You don’t see signs for Bradford & Bingley any more – not even on its former head office building at Crossflatts.

The name, once familiar across the country, disappeared from the high street following the sudden nationalisation of the mortgage business in 2008 and sale of the branches to Spanish bank Santander – which soon rebranded them with its own flame logo.

Now the B&B name has become a sub-brand of UK Asset Resolution.

UKAR is the Government-owned holding company established to oversee the mortgage books of Bradford & Bingley and Northern Rock (Asset Management) plc – the ‘bad’ bit of the Newcastle-based failed bank. UKAR has 850,000 former B&B and Northern Rock customers.

The mission is not to lend any more, but to wind down the mortgage book and repay the Treasury the £48 billion used to nationalise the two lenders during the banking crisis.

The man charged with the day-to-day running of the new set-up is the appropriately-named Richard Banks.

He reports to UK Financial Investments, which was set up to manage the Government’s nationalised banking interests.

Richard Banks is non-committal about how long UKAR’s operations at Crossflatts and two former Northern Rock sites in Newcastle and Sunderland will continue.

But he is working to a ten-year plan and is clear about the priorities for the business, which employs about 1,200 staff at Crossflatts, and 2,400 in total.

Arriving in April, 2009, eight months after the demise of B&B as a going concern, Mr Banks found the Crossflatts office to be a “cold place”.

“It was half full, with the Bingley (Main Street) site still operating and people feeling very depressed. The Government had guaranteed no redundancies for up to nine months (after nationalisation) but that period was ending,” he said.

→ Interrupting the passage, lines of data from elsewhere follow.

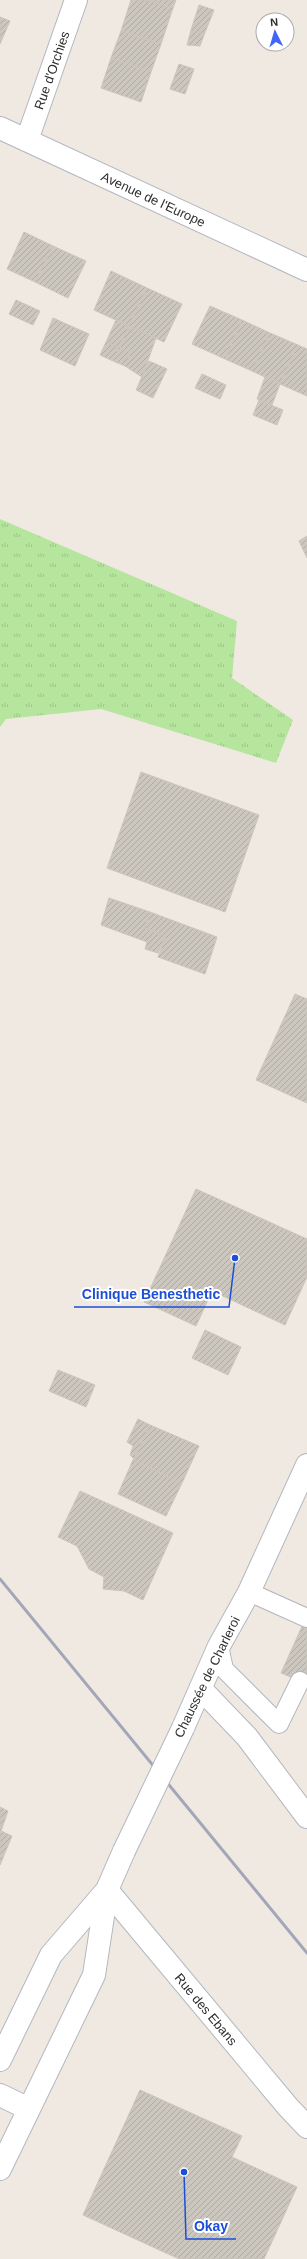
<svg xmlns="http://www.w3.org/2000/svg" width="307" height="2259" viewBox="0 0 307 2259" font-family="Helvetica,sans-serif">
<defs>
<pattern id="grass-tufts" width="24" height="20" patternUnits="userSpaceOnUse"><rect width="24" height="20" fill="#b6e59e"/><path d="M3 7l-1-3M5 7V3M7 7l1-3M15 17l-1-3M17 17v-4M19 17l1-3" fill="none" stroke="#9dc588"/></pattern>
<pattern id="building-hatch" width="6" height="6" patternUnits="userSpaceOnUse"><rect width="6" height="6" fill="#cbc7bf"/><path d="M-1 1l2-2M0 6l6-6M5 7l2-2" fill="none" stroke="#afaba4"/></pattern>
</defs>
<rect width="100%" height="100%" fill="#efe9e1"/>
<path fill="url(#grass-tufts)" d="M0 519 237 621 232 678 293 720 276 763 101 709 6 719 0 727Z"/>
<path fill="url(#building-hatch)" stroke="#cbc5ba" d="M131 0H148L173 8 161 44 121 31Z
M148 0H176L173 8Z
M199 5 214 10 204 35 191 30Z
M0 17 10 21 0 44Z
M191 30 204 35 200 46 187 45Z
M121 31 161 44 151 72 111 58Z
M111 58 151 72 141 102 101 88Z
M179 64 194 69 185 94 170 89Z
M24 232 53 246 35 282 7 269Z
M53 246 86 261 68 298 35 282Z
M111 271 147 288 129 326 94 310Z
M147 288 182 304 164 342 129 326Z
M16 300 40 311 33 325 9 314Z
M210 306 242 320 225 359 192 344Z
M53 318 89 334 75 366 40 350Z
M116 320 129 326 119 347 106 342Z
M242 320 270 333 252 371 225 359Z
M129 326 156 338 142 377 125 366 131 352 119 347Z
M270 333 298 345 280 384 252 371Z
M106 342 119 347 113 361 100 355Z
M298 345 307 349V396L280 384Z
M119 347 131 352 125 366 113 361Z
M149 361 167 369 153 398 136 390Z
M202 374 226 385 220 399 195 388Z
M265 377 280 384 272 405 257 399Z
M259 400 283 410 277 425 253 415Z
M307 536V558L299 541Z
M141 772 259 815 225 912 107 868Z
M109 898 150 912 145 928 166 936 158 953 145 949 147 942 101 925Z
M150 912 217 937 205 974 158 957 166 936 145 928Z
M295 994 307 999V1103L256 1080Z
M196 1189 307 1239V1277L285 1325 212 1291 196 1326 144 1302Z
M205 1330 241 1347 228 1375 192 1358Z
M58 1370 95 1385 86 1407 49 1391Z
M138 1419 150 1425 134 1459 130 1455 133 1446 127 1442Z
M150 1425 199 1446 182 1483 133 1460Z
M133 1460 182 1483 166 1516 118 1494Z
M80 1491 173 1533 143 1600 124 1591 103 1589 104 1577 89 1569 77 1546 58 1537Z
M304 1622 307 1623V1684L281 1673Z
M0 1807 8 1811 1 1831 12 1836 0 1865Z
M140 2090 242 2136 232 2157 297 2187 264 2259H179L83 2215Z"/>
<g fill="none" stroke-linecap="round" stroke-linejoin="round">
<defs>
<path id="lane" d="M249 1592 307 1618
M219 1646 224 1669 279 1724 300 1681"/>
<g id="street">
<path id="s1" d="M0 128 307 270"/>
<path id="s2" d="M27 140 76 0"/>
<path d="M201 1689 247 1737 307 1817"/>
<path id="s3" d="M107 1890 288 2107 307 2127"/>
</g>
<path id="secondary" d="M183 1728 219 1646 249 1592 307 1465
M0 2060 51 1955 107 1890
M0 2095 29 2109
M0 2169 94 1975 107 1890 124 1851"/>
</defs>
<use href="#lane" stroke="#b4b7c1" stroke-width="20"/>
<use href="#street" stroke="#b4b7c1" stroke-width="24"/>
<use href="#secondary" stroke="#b4b7c1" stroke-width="24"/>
<use href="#lane" stroke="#fff" stroke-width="18"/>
<use href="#street" stroke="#fff" stroke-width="22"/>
<use href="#secondary" stroke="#fff" stroke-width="22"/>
<path stroke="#a3a6b8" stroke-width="3" d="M0 1579 307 1953"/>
<defs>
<path id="secondary-bridge" d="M124 1851 183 1728"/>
</defs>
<use href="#secondary-bridge" stroke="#b4b7c1" stroke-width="24" stroke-linecap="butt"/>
<use href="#secondary-bridge" stroke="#fff" stroke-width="22"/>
</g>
<g text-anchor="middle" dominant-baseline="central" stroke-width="4" stroke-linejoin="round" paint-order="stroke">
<g font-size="13" fill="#2e2e2e" stroke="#fff">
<text stroke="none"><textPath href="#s2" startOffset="74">Rue d'Orchies</textPath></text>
<text stroke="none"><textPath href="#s1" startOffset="169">Avenue de l'Europe</textPath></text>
<text transform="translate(207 1677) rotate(-64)">Chaussée de Charleroi</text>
<text stroke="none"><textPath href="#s3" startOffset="155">Rue des Ebans</textPath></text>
</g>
</g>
<path fill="none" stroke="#1d4ed8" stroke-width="1.5" d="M235 1258L229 1307H74M184 2172L186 2239H236"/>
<g fill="#1d4ed8" stroke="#fff" stroke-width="1.5">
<circle cx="235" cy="1258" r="4"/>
<circle cx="184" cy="2172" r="4"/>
</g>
<g font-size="14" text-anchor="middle" font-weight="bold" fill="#1d4ed8" stroke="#fff" stroke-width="4" stroke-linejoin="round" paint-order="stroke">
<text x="151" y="1299">Clinique Benesthetic</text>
<text x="211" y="2231">Okay</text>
</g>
<g transform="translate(275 32) rotate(355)"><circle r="19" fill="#ffffff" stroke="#ababab"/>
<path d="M0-3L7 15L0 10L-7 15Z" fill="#4264fb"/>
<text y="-6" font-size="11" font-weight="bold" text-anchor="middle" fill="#2e2e2e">N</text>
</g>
</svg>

“My challenge was to revitalise people and get them to understand that there was a long-term job to do. Staff needed to understand that the way forward was orderly management rather than slash and burn.”

One of his key priorities is to make UKAR a good place to work as well as creating a low-cost service provider and a ‘best in class’ debt manager while repaying the Government.

He acknowledges that welding two separate cultures into a combined and focused team in an organisation with a finite future is, to say the least, challenging.

He said: “It’s a challenge to retain and recruit the best people because their first question is about how long they will be in a job. We’ve explained that, while we are a long-term operation, we won’t need all the people we have today as the mortgage books decline “What we do offer is a rewarding career while they work here and experience that will improve people’s employability.

“It’s vital that our staff know they are valued. It’s about creating a team of people from two different organisations in separate locations with a single focus and a loyalty to UKAR and what we need to deliver.”